Gastronomie moderne : quand le goût rencontre l’art
12 février 2026
La cuisine contemporaine ne se contente plus de nourrir : elle cherche à émouvoir. Chaque assiette est pensée comme une scène où la matière, la lumière et le parfum jouent ensemble.
Le dressage comme composition
Un plat moderne se compose comme un tableau. Notre chef étudie la couleur de chaque ingrédient, la direction des lignes, le vide laissé autour de la matière. Le résultat n’est jamais décoratif : il guide la première bouchée, oriente le palais, donne du rythme au repas.
Texture et contraste
Une croûte qui craque, une mousse qui s’efface, un jus qui coule — le contraste de textures crée la mémoire du plat. Nous travaillons en équipe pour que chaque assiette propose au moins trois sensations différentes, sans jamais sacrifier l’équilibre.
L’arôme avant la bouche
Avant même que la fourchette ne se lève, l’arôme prépare le palais. Huiles infusées, herbes fraîches juste cassées, fumées brèves : chaque détail nourrit l’anticipation. C’est là, dans cet instant suspendu, que le plat commence vraiment.
La gastronomie moderne est moins une démonstration qu’une conversation. Nous voulons que chaque convive ressente ce dialogue entre matière, technique et émotion — et qu’il en reparte avec une image qui dure.
Cartes saisonnières dessinées par le marché du matin
4 février 2026
Avant que la salle ne s’éveille, l’équipe est déjà sur les étals. Le marché du matin ne fournit pas seulement des ingrédients : il donne la direction de la carte.

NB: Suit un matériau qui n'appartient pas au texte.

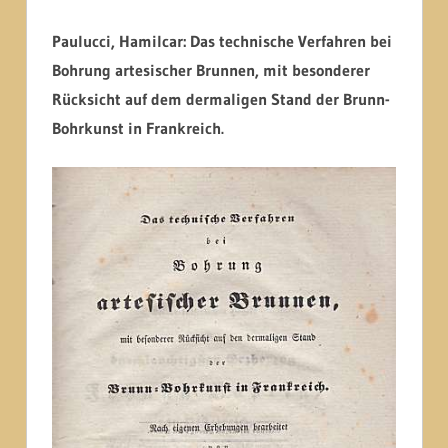
Paulucci, Hamilcar: Das technische Verfahren bei
Bohrung artesischer Brunnen, mit besonderer
Rücksicht auf dem dermaligen Stand der Brunn-
Bohrkunst in Frankreich.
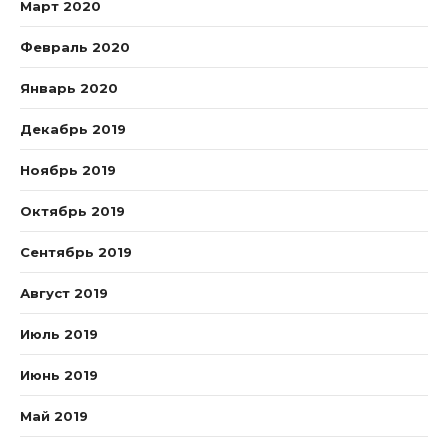
Март 2020
Февраль 2020
Январь 2020
Декабрь 2019
Ноябрь 2019
Октябрь 2019
Сентябрь 2019
Август 2019
Июль 2019
Июнь 2019
Май 2019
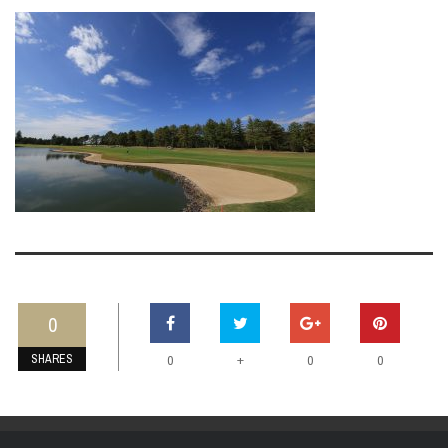
0
SHARES
+
0
0
0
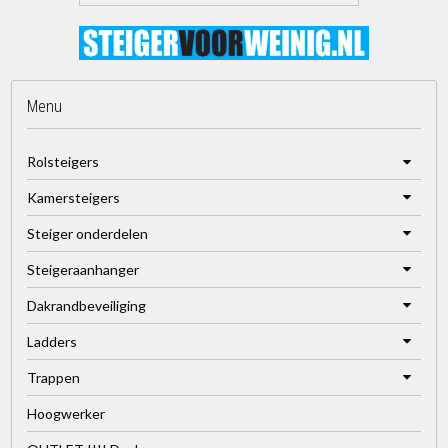
Menu
Rolsteigers
Kamersteigers
Steiger onderdelen
Steigeraanhanger
Dakrandbeveiliging
Ladders
Trappen
Hoogwerker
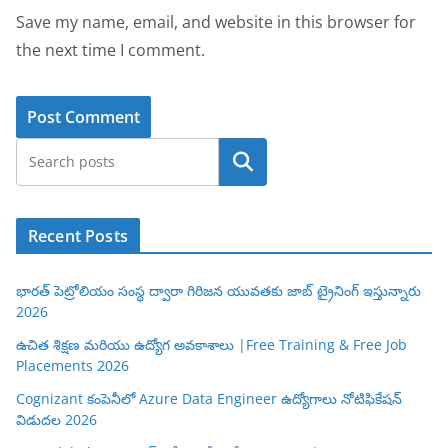
Save my name, email, and website in this browser for
the next time I comment.
Search
Recent Posts
భారత్ పెట్రోలియం సంస్థ ద్వారా గిరిజన యువతకు జాబ్ ట్రైనింగ్ ఇస్తున్నారు
2026
ఉచిత శిక్షణ మరియు ఉద్యోగ అవకాశాలు |Free Training & Free Job
Placements 2026
Cognizant కంపెనీలో Azure Data Engineer ఉద్యోగాలు నోటిఫికేషన్
విడుదల 2026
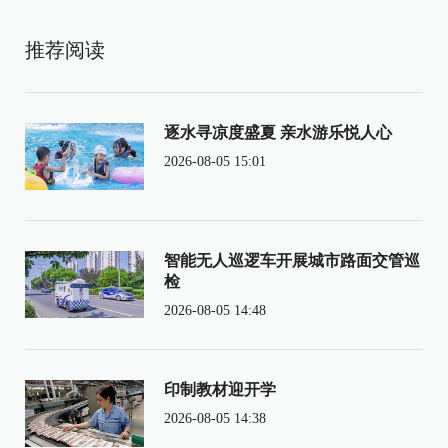
推荐阅读
逐水寻凉度盛夏 亲水游乐悦人心
2026-08-05 15:01
智能无人巡逻车开展城市路面交管巡
检
2026-08-05 14:48
印制教材迎开学
2026-08-05 14:38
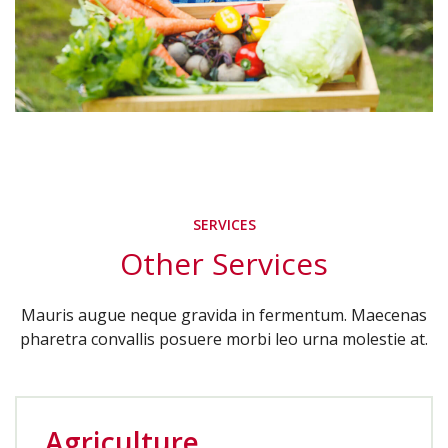
SERVICES
Other Services
Mauris augue neque gravida in fermentum. Maecenas
pharetra convallis posuere morbi leo urna molestie at.
Agriculture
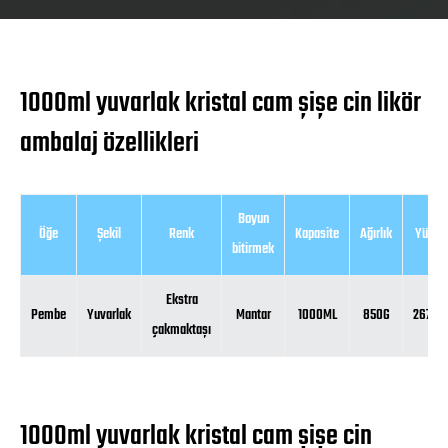
1000ml yuvarlak kristal cam şişe cin likör
ambalaj özellikleri
Boyun
Öğe
Şekil
Renk
Kapasite
Ağırlık
Yüksek
bitirmek
Ekstra
Pembe
Yuvarlak
Mantar
1000ML
850G
267.6
çakmaktaşı
1000ml yuvarlak kristal cam şişe cin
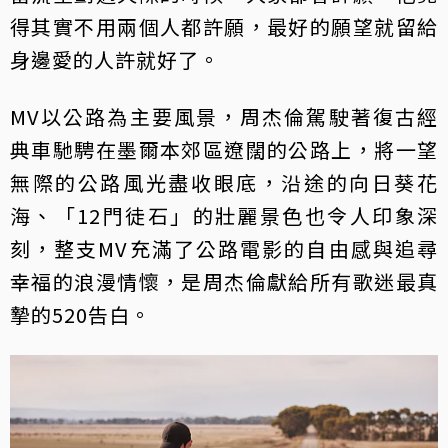
得其實不用兩個人都許願，最好的願望就留給
身邊愛的人許就好了。
MV以公路為主要風景，周杰倫駕駛著復古經
典車馳騁在墨爾本郊區遼闊的公路上，將一望
無際的公路風光盡收眼底，沿途的向日葵花
海、「12門徒石」的壯麗景色也令人印象深
刻，整支MV充滿了公路電影的自由感與追尋
幸福的浪漫情懷，是周杰倫獻給所有歌迷最真
摯的520告白。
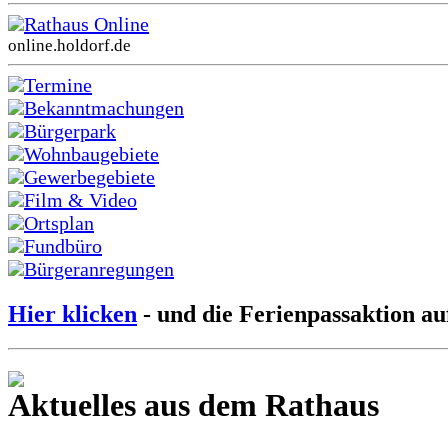
Rathaus Online
online.holdorf.de
Termine
Bekanntmachungen
Bürgerpark
Wohnbaugebiete
Gewerbegebiete
Film & Video
Ortsplan
Fundbüro
Bürgeranregungen
Hier klicken
- und die Ferienpassaktion au
Aktuelles aus dem Rathaus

Les producteurs avant les recettes
Nous travaillons avec une vingtaine de maraîchers, pêcheurs et éleveurs autour de Paris. Chaque matin, ce sont eux qui dictent l’histoire de la journée. Une botte d’herbes inattendue, un poisson rare, une variété ancienne — et la carte se redessine en quelques minutes.
Une carte vivante
Notre menu n’est jamais figé. Trois ou quatre plats sont retravaillés chaque jour selon ce qui arrive. Cette discipline demande de l’humilité : il faut accepter d’improviser, de cuisiner ce qui est mûr aujourd’hui plutôt que ce qui était prévu hier.
Le rythme des saisons
Les saisons ne sont pas un slogan : elles structurent vraiment l’année. L’hiver appelle des cuissons longues, des racines, des bouillons. Le printemps allège, le verdit. L’été célèbre le cru, l’automne ramène la profondeur. Chaque saison a son tempo et notre cuisine s’y plie.
Une carte saisonnière, ce n’est pas une posture marketing. C’est une façon de respecter le produit, le geste du producteur et le palais du convive. Et c’est aussi, pour nous, la plus belle manière de rester curieux.
Le café, artisanat : du grain à la crème de velours
22 janvier 2026
Pour beaucoup, le café est une routine. Pour nous, c’est le dernier acte d’un repas et il mérite la même attention que le premier.
Nos torréfacteurs
Nous collaborons avec deux maisons de torréfaction artisanale, l’une à Paris, l’autre à Florence. Ils nous fournissent des micro-lots — Éthiopie, Colombie, Brésil — choisis pour leur profil aromatique. Chaque mois, nous goûtons à l’aveugle avant de retenir le grain qui accompagnera la saison.
Du grain à la tasse
Le grain est moulu à la demande, jamais à l’avance. La mouture est ajustée selon l’humidité du jour. L’eau est filtrée, tempérée à 93 °C. La pression de la machine est calibrée chaque matin. Ce sont des détails qui semblent obsessionnels — c’est exactement le but.
Le rituel de la crema
La crema d’un bon expresso n’est pas une mousse : c’est une signature. Sa couleur révèle la fraîcheur du grain, sa texture la précision de l’extraction, son persistance la qualité du moulin. Trois indices pour une seule promesse : un café qui prolonge le plaisir au lieu de l’éteindre.
Une tasse de café n’est jamais une formalité. C’est un dernier dialogue avec le convive, et nous tenons à ce qu’il reste long après qu’on a quitté la table.